Albright drove on, evidently looking forward to breakfast and his ride.
More planes came. I noticed that puffs of black smoke were bursting just below them.
"We're shooting at them," I said flatly.
Finally Albright stopped the car. He got out in the road, hands on hips, and looked up angrily at the planes.
"Damn those bastards," he cursed, kicking at the road with a polished boot, "I've told them and told them not to do anything like this without letting me know!"
He got back in and we drove on, each wondering about the strange phenomenon we had seen, but not comprehending.
That Oahu was under attack was simply too great an improbability to be imagined, even on such compelling evidence. We drove on through Honolulu, past the fire station at the Iolani Palace. It was empty, its doors open. A siren blared. That, too, was odd for a peaceful Sunday morning.
Albright let us off at our apartment over a garage and we went up to have breakfast and go to bed.
I learned later that Albright had dropped McCarthy and his girlfriend at the Alexander Young Hotel, which had a huge dining-room window on the street. They had taken a table by the window. A waiter hurried over and asked if they would mind moving to an inside table.
"We like it here," McCarthy said.
The waiter said, "I thought that if a bomb fell in the street, you might get hurt by flying glass."
Thus war came to Francis McCarthy.
Meanwhile, Albright drove on to Ft.

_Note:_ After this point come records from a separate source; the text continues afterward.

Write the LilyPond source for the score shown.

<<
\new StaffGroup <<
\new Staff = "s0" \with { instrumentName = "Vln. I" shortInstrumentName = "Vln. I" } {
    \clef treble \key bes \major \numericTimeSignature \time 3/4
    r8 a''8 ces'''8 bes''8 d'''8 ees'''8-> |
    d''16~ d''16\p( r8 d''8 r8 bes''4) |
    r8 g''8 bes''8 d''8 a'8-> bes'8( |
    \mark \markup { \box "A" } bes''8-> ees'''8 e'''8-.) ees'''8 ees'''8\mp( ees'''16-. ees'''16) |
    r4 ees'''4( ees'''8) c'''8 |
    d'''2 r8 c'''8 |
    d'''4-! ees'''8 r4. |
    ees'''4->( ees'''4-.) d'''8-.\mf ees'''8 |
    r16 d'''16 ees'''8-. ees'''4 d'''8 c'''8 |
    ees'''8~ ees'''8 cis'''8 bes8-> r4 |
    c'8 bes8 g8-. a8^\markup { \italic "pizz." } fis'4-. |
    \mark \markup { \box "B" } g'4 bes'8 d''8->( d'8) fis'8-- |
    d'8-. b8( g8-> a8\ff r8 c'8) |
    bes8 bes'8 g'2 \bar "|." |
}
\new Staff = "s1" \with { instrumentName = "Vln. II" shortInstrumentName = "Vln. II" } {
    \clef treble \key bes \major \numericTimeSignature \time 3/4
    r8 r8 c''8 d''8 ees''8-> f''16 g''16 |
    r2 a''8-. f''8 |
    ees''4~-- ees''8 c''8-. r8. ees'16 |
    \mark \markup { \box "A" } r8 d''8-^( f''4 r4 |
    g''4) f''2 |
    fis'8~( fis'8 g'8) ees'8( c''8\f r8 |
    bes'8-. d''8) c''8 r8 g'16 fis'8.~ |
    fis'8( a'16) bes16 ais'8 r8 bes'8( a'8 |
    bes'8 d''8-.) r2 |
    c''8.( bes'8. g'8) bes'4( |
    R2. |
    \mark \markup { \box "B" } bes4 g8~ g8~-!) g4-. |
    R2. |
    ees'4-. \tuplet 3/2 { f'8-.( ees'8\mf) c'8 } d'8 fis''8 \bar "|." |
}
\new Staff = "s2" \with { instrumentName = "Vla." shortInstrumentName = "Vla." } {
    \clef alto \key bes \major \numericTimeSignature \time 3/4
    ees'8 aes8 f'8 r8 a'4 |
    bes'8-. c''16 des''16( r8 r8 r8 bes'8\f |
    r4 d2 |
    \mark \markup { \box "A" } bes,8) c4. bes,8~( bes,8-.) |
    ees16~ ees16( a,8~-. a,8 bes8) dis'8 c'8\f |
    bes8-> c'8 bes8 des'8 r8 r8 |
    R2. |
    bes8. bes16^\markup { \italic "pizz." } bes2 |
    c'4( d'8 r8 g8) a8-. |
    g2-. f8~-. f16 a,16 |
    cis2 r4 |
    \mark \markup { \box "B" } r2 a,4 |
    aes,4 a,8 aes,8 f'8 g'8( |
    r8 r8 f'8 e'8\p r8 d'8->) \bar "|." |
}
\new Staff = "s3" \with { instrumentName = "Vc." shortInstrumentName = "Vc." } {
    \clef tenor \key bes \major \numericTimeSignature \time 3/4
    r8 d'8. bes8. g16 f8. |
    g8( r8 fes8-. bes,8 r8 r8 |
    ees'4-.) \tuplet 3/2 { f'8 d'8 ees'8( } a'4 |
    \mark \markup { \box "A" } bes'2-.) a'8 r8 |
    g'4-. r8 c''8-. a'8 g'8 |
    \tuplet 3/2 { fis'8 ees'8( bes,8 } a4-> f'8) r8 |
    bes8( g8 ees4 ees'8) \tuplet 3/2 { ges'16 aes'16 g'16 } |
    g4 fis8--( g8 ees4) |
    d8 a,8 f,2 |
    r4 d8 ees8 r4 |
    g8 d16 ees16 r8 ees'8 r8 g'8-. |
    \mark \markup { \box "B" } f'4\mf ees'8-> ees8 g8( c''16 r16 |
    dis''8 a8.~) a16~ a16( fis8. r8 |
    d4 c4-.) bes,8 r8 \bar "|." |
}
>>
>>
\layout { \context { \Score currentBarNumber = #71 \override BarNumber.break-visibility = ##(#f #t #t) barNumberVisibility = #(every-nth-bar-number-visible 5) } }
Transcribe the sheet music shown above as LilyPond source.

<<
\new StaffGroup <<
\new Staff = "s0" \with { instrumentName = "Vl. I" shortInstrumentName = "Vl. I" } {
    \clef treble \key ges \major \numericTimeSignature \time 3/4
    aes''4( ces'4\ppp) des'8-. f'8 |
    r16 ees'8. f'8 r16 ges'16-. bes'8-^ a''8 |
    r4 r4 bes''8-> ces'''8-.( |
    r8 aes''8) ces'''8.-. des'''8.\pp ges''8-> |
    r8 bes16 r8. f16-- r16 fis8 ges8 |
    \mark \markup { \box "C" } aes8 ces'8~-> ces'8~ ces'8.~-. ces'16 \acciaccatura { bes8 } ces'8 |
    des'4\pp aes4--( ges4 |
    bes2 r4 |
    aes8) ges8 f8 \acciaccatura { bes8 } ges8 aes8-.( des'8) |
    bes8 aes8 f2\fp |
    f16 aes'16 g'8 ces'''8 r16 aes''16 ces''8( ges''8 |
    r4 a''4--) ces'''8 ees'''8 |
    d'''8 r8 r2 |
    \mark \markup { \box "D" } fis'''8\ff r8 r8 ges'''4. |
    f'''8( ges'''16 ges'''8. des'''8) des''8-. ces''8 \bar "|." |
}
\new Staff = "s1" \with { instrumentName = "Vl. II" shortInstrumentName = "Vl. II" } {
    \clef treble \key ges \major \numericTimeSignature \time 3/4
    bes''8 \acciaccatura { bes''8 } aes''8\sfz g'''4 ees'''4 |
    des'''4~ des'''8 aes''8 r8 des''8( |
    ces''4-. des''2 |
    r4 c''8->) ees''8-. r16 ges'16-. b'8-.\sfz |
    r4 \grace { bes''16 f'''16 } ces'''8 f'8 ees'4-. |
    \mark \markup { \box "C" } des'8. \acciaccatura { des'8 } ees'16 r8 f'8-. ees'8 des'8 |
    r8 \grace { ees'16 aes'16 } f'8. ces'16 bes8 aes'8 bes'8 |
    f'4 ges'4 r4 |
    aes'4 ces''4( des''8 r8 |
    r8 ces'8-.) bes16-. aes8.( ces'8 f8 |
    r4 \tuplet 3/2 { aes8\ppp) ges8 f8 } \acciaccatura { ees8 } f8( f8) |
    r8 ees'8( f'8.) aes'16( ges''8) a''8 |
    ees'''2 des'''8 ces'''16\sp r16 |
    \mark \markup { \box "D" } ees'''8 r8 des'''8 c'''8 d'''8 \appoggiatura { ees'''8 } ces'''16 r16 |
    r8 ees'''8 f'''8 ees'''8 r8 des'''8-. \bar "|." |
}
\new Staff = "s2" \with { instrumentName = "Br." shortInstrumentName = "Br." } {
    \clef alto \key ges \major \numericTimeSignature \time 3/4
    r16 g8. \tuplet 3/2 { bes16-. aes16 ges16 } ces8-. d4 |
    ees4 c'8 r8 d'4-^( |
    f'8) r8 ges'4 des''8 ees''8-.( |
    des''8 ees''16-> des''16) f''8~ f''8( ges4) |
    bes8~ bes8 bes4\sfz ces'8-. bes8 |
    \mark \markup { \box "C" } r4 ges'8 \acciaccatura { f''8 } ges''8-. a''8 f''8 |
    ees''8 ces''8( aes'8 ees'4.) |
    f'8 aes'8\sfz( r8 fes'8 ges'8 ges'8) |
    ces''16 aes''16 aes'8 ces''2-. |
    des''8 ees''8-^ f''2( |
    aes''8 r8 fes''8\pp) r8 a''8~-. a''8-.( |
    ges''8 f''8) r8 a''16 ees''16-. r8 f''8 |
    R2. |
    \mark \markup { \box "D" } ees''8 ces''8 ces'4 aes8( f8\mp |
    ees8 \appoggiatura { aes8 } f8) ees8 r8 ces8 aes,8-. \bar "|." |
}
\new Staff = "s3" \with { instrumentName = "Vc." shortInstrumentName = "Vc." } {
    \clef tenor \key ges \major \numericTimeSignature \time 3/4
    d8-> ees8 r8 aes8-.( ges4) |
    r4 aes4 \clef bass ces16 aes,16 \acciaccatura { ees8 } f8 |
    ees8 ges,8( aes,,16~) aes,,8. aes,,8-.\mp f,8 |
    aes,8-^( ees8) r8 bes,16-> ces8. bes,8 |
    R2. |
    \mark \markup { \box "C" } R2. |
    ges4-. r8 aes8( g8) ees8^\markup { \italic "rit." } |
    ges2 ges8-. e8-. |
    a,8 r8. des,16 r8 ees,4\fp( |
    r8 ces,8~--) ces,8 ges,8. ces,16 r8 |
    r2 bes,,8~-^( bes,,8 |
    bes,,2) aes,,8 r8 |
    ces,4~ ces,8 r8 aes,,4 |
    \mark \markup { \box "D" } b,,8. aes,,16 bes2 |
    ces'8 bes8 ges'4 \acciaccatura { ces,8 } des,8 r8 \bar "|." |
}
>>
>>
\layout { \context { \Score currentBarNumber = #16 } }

Shafter, his unease growing. He arrived to find that Shafter had been strafed. Pearl Harbor was in flames. Albright soon had every correspondent in Honolulu pounding at his door. He set up the first war news desk.
I had stripped to my underwear, still dimly aware that something was amiss. "Something funny is going on," I told my wife, "but I'm too tired to care. I'm going to bed."
A minute or two later there was a hammering at the door and an old stateside friend of mine shouted, "Jack! The Japs are bombing us!"
I said, "I know it," and opened the door.
So, ingloriously, I accepted World War II.
Immediately I telephoned Tyree and shook him from his long-postponed sleep. "I think we're under attack," I told him, still not able to state it as a fact. "You'd better get to your office."
(He called his bureau chief, Frank Tremaine, who got the first bulletin through to San Francisco.)